Transcribe every entry word for word. Skip the pictures.

(Information provided)
▼

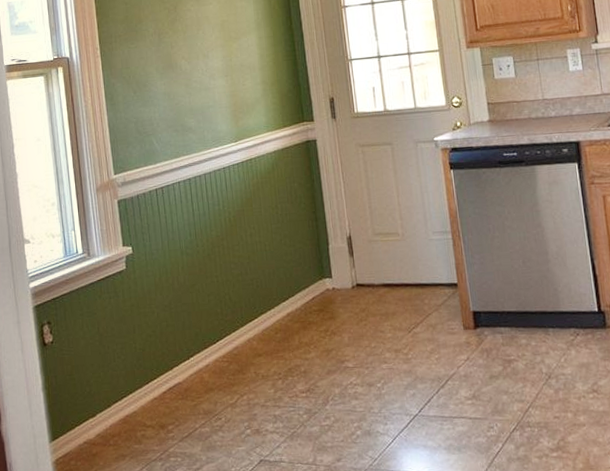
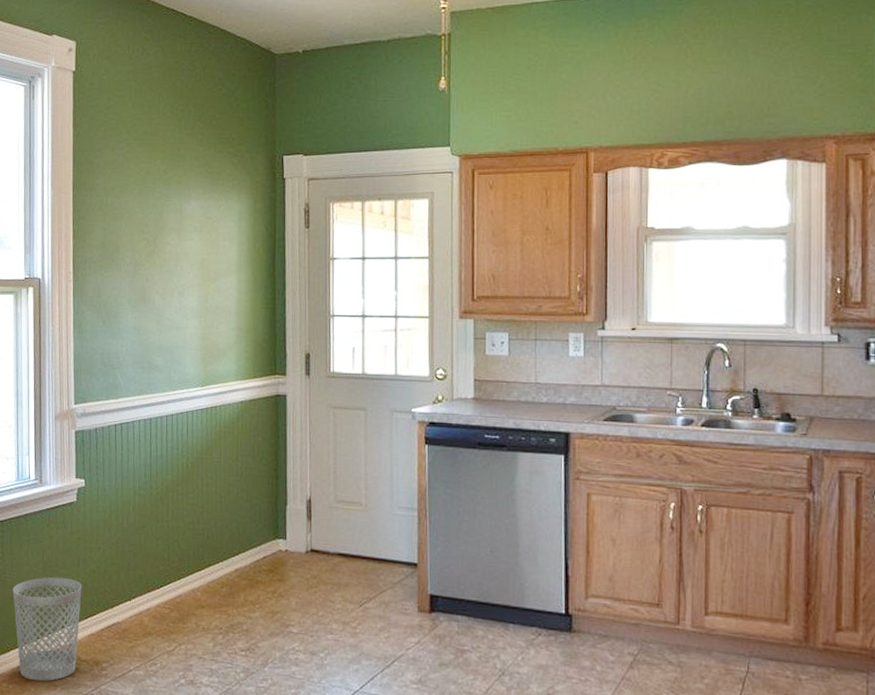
wastebasket: none [71,346,143,454] -> present [12,577,82,682]

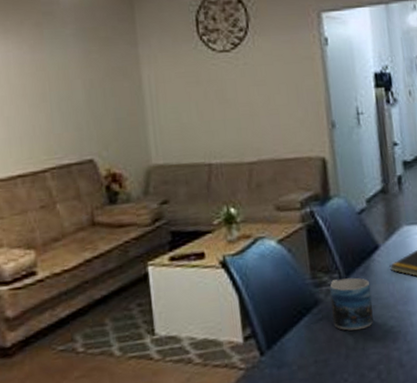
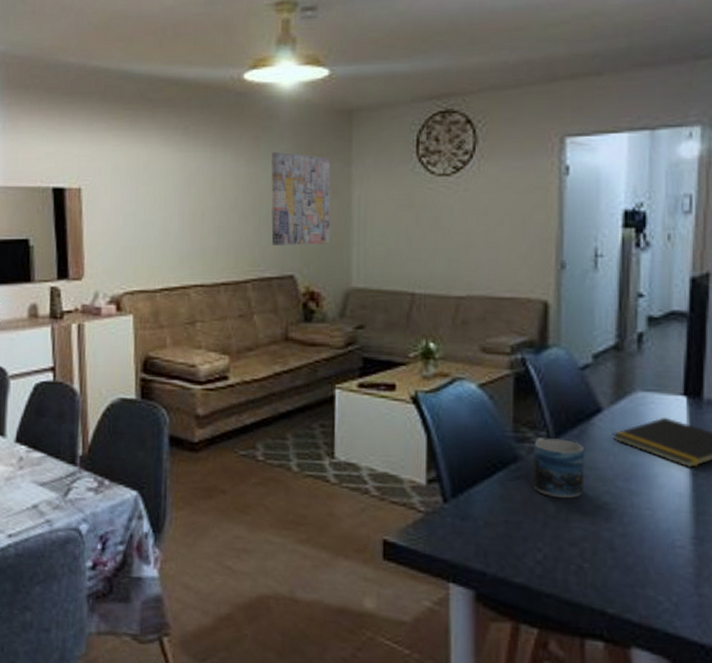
wall art: none [56,36,126,131] -> present [271,151,331,245]

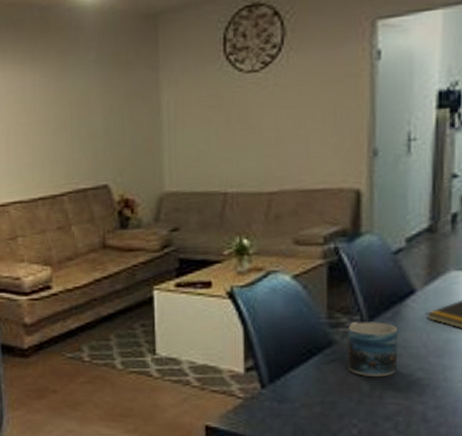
wall art: present [271,151,331,245] -> none [79,63,142,157]

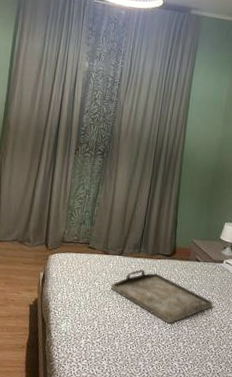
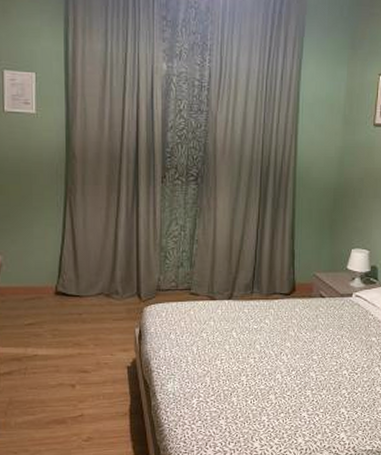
serving tray: present [111,270,214,324] -> none [222,314,344,371]

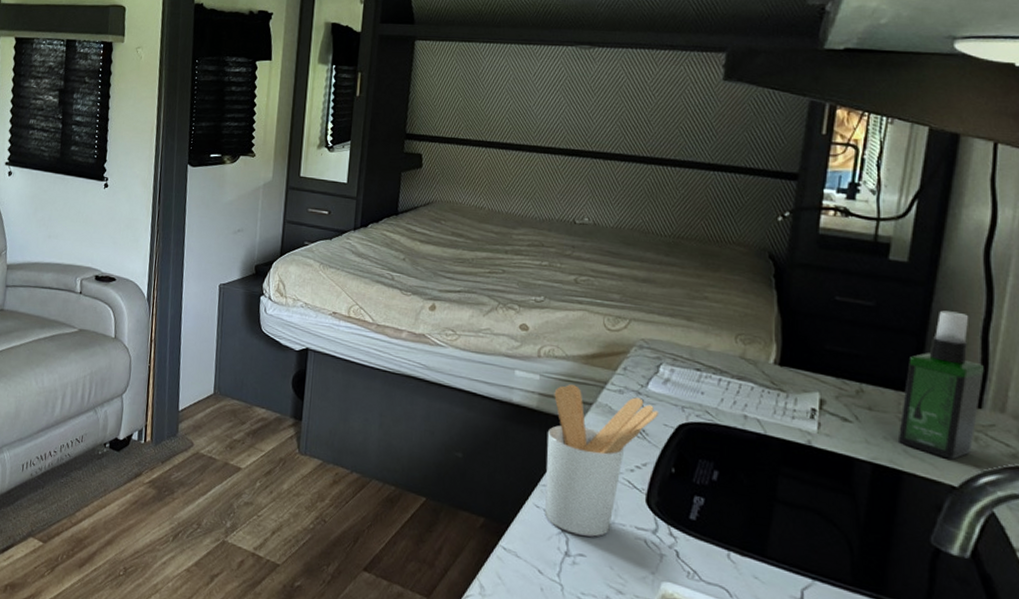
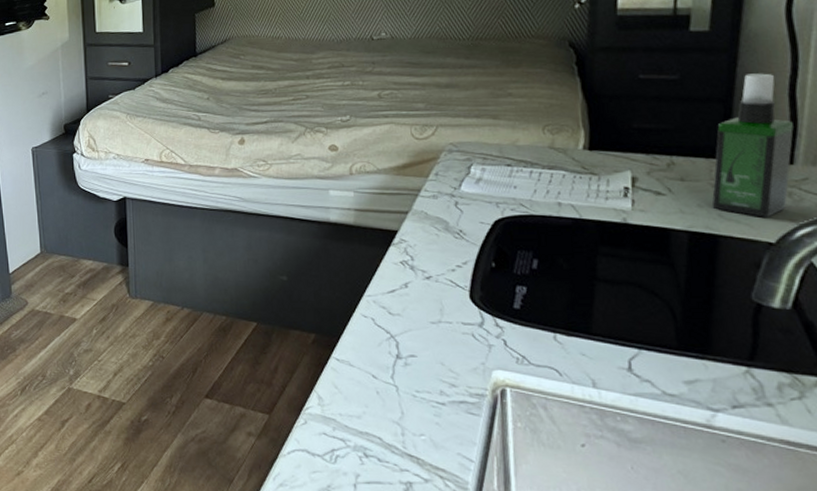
utensil holder: present [545,384,658,537] -> none [367,197,474,337]

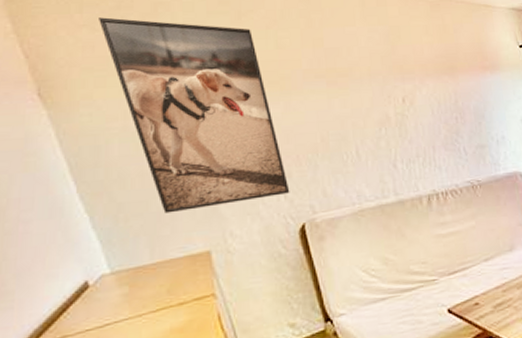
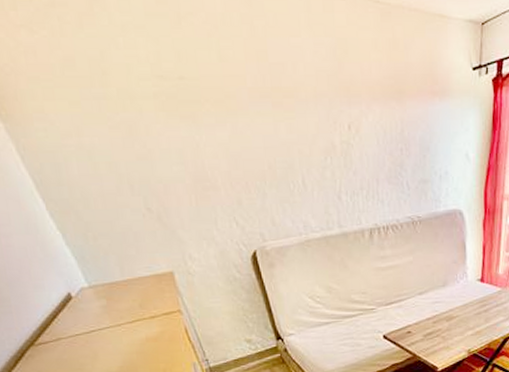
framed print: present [99,17,290,214] -> none [35,16,241,234]

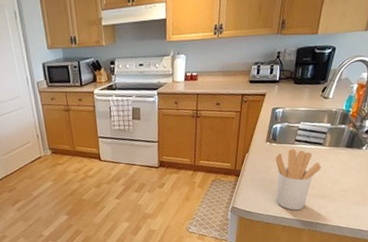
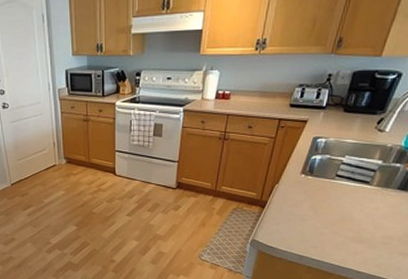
utensil holder: present [275,149,321,211] -> none [305,184,364,253]

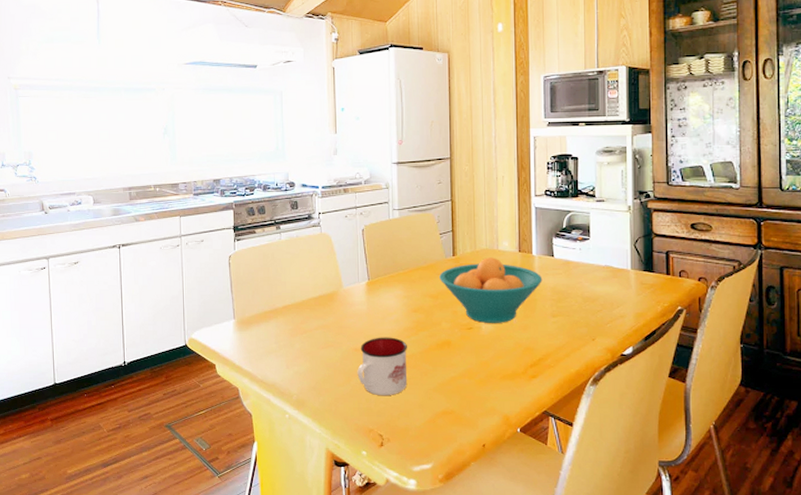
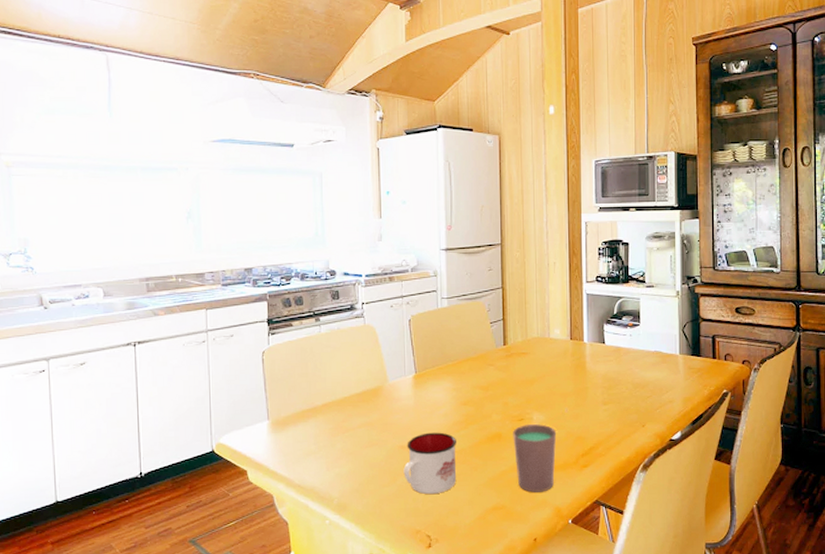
fruit bowl: present [439,257,543,323] -> none [490,346,594,413]
cup: none [462,333,505,400] -> present [513,424,557,493]

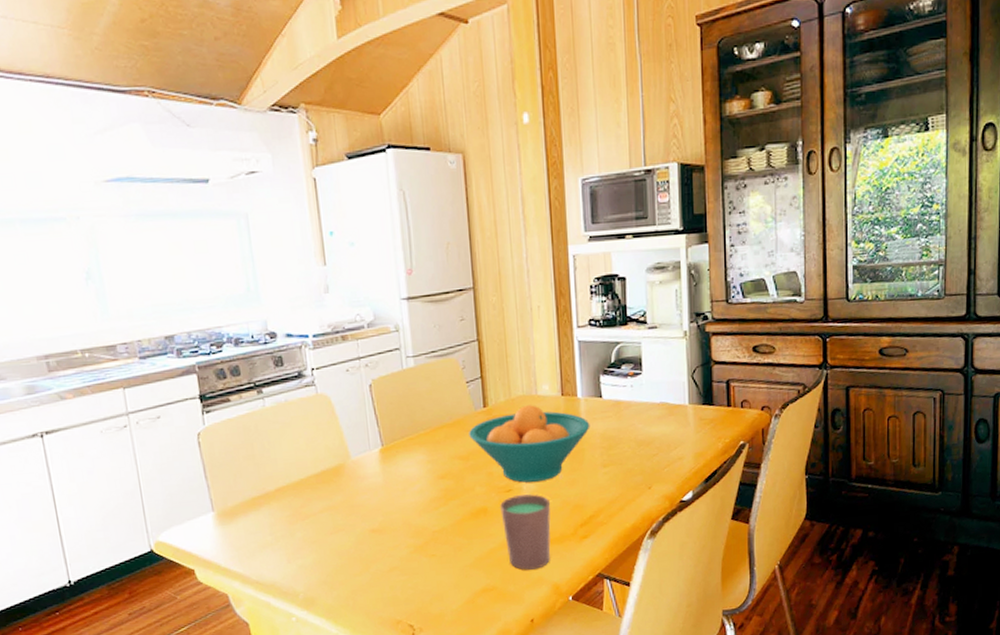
mug: present [403,432,457,495] -> none [376,511,439,581]
fruit bowl: none [490,346,594,413] -> present [469,405,590,483]

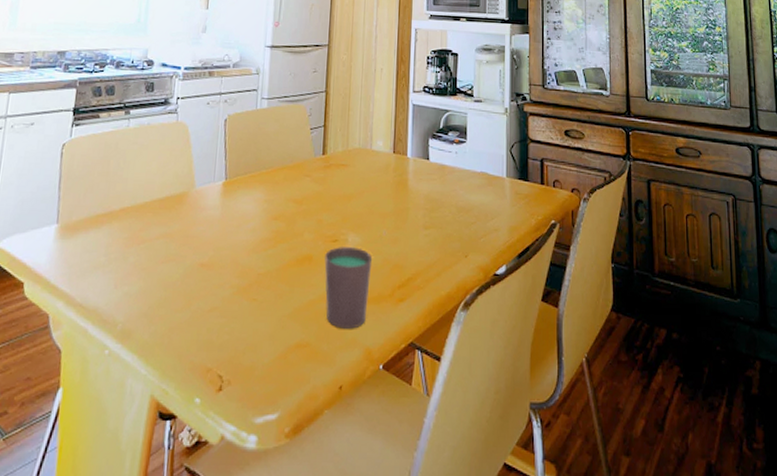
fruit bowl: present [469,405,590,483] -> none [306,158,416,235]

▲

(Exercise response)
wastebasket: none [71,346,143,454] -> present [12,577,82,682]

wall art: none [56,36,126,131] -> present [271,151,331,245]

wall art: present [271,151,331,245] -> none [79,63,142,157]

serving tray: present [111,270,214,324] -> none [222,314,344,371]

utensil holder: present [545,384,658,537] -> none [367,197,474,337]

framed print: present [99,17,290,214] -> none [35,16,241,234]

utensil holder: present [275,149,321,211] -> none [305,184,364,253]

fruit bowl: present [439,257,543,323] -> none [490,346,594,413]
cup: none [462,333,505,400] -> present [513,424,557,493]

mug: present [403,432,457,495] -> none [376,511,439,581]
fruit bowl: none [490,346,594,413] -> present [469,405,590,483]

fruit bowl: present [469,405,590,483] -> none [306,158,416,235]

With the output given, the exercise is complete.